_Work task 1:_ Check whether each statement agrees with the passage on Sherman's terms to Johnston. Answer yes or no for each, and quote the deciding words of the passage. (a) Sherman met Johnston northwest of Raleigh on April 17. (b) Grant went to Burlington for a brief rest while Hitchcock traveled to Washington. (c) Sherman sent the agreement to Grant and Stanton on April 21.

_Source extract:_
⟨
Grant
On April 17, Sherman met with Johnston northwest of Raleigh. Far from confining himself to the narrow military terms hammered out at Appomattox, Sherman extended to Johnston a sweeping political settlement. However demonized as a scourge of the South, Sherman furnished terms of shocking leniency. Overplaying his hand, he agreed that southern soldiers should stack their arms in state capitals; existing state governments would be recognized and carry on as before; and the Constitution would protect the “rights of person and property” of citizens in the former Confederacy, even though that might seem to condone slavery.69 In framing this agreement, Sherman claimed to rely on memories of his meeting with Lincoln at City Point, arrogating to himself civilian powers that rightly belonged to the president and Congress in fixing the postwar status of seceded states.
On April 18, Sherman sent the agreement to Grant and Stanton for presidential approval, appending a breezy note that promised peace and gave no forewarning of the storm about to break. Sherman believed he had wisely bolstered existing state governments in the South, preventing an upsurge of guerrilla violence. When he dispatched Major Henry Hitchcock to Washington with the agreement, Grant, instead of going to Burlington for a brief rest, stayed behind in Washington to await his arrival. “It looks as if I was never to have any rest,” he grumbled to Julia.70 On the afternoon of April 21, as soon as Grant set eyes on Sherman’s dispatch, he knew instantly that Sherman had vastly exceeded his authority and committed a colossal blunder by negotiating a full-blown peace treaty. Grant had known where to draw the line between military and civilian matters, whereas Sherman had blurred the two worlds.
⟩
_Work task 2:_ Rewrite the listing from its first line through the line containing "EN SAVOIR PLUS SUR LA LIVRAISON". Replace "NOVINKA" with "NOVÉ" and leave everything else unchanged.

Stored data entries:
⟨
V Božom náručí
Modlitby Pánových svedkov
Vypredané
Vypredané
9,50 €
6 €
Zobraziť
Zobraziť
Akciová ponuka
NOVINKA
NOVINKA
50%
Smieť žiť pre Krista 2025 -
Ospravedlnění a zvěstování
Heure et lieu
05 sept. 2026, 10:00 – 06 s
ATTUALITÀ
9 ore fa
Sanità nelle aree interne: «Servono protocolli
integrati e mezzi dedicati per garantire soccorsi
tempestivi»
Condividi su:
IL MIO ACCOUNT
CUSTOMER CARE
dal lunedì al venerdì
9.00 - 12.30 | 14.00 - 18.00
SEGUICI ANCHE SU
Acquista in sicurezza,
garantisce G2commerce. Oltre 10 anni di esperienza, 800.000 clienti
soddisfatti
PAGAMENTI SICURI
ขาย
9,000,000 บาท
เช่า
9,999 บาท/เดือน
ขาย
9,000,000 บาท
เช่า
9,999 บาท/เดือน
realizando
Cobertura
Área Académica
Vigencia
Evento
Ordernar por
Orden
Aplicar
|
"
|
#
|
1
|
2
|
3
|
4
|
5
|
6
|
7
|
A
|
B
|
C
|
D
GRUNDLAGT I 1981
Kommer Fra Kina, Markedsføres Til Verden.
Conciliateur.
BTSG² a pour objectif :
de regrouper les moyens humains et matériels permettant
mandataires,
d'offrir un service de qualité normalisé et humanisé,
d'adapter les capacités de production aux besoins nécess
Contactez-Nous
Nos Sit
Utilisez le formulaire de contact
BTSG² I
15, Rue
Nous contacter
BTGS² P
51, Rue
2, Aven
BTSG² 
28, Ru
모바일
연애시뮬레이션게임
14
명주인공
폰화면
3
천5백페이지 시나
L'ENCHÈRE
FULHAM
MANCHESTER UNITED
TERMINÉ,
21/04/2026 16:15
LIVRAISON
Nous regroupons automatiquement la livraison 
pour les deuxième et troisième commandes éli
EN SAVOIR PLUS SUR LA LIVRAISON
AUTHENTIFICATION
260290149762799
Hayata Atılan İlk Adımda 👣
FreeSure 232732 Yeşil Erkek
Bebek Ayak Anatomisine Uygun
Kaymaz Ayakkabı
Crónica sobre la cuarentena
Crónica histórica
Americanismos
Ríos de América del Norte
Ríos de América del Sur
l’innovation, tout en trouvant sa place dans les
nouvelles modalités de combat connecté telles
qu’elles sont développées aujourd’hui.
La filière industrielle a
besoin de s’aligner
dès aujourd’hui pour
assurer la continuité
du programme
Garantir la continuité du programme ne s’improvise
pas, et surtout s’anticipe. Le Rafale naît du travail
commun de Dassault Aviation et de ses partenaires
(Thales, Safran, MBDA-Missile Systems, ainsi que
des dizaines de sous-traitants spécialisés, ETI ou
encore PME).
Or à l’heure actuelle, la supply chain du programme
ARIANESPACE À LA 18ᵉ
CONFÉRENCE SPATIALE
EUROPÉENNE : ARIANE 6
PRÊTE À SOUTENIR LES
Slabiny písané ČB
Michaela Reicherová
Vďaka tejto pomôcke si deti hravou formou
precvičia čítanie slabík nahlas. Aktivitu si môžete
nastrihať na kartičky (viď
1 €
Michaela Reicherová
⟩
_Final answer 1:_
(a) Yes: "On April 17, Sherman met with Johnston northwest of Raleigh."
(b) No: "Grant, instead of going to Burlington for a brief rest, stayed behind in Washington to await his arrival."
(c) No: "On April 18, Sherman sent the agreement to Grant and Stanton for presidential approval"

_Final answer 2:_
V Božom náručí
Modlitby Pánových svedkov
Vypredané
Vypredané
9,50 €
6 €
Zobraziť
Zobraziť
Akciová ponuka
NOVÉ
NOVÉ
50%
Smieť žiť pre Krista 2025 -
Ospravedlnění a zvěstování
Heure et lieu
05 sept. 2026, 10:00 – 06 s
ATTUALITÀ
9 ore fa
Sanità nelle aree interne: «Servono protocolli
integrati e mezzi dedicati per garantire soccorsi
tempestivi»
Condividi su:
IL MIO ACCOUNT
CUSTOMER CARE
dal lunedì al venerdì
9.00 - 12.30 | 14.00 - 18.00
SEGUICI ANCHE SU
Acquista in sicurezza,
garantisce G2commerce. Oltre 10 anni di esperienza, 800.000 clienti
soddisfatti
PAGAMENTI SICURI
ขาย
9,000,000 บาท
เช่า
9,999 บาท/เดือน
ขาย
9,000,000 บาท
เช่า
9,999 บาท/เดือน
realizando
Cobertura
Área Académica
Vigencia
Evento
Ordernar por
Orden
Aplicar
|
"
|
#
|
1
|
2
|
3
|
4
|
5
|
6
|
7
|
A
|
B
|
C
|
D
GRUNDLAGT I 1981
Kommer Fra Kina, Markedsføres Til Verden.
Conciliateur.
BTSG² a pour objectif :
de regrouper les moyens humains et matériels permettant
mandataires,
d'offrir un service de qualité normalisé et humanisé,
d'adapter les capacités de production aux besoins nécess
Contactez-Nous
Nos Sit
Utilisez le formulaire de contact
BTSG² I
15, Rue
Nous contacter
BTGS² P
51, Rue
2, Aven
BTSG² 
28, Ru
모바일
연애시뮬레이션게임
14
명주인공
폰화면
3
천5백페이지 시나
L'ENCHÈRE
FULHAM
MANCHESTER UNITED
TERMINÉ,
21/04/2026 16:15
LIVRAISON
Nous regroupons automatiquement la livraison 
pour les deuxième et troisième commandes éli
EN SAVOIR PLUS SUR LA LIVRAISON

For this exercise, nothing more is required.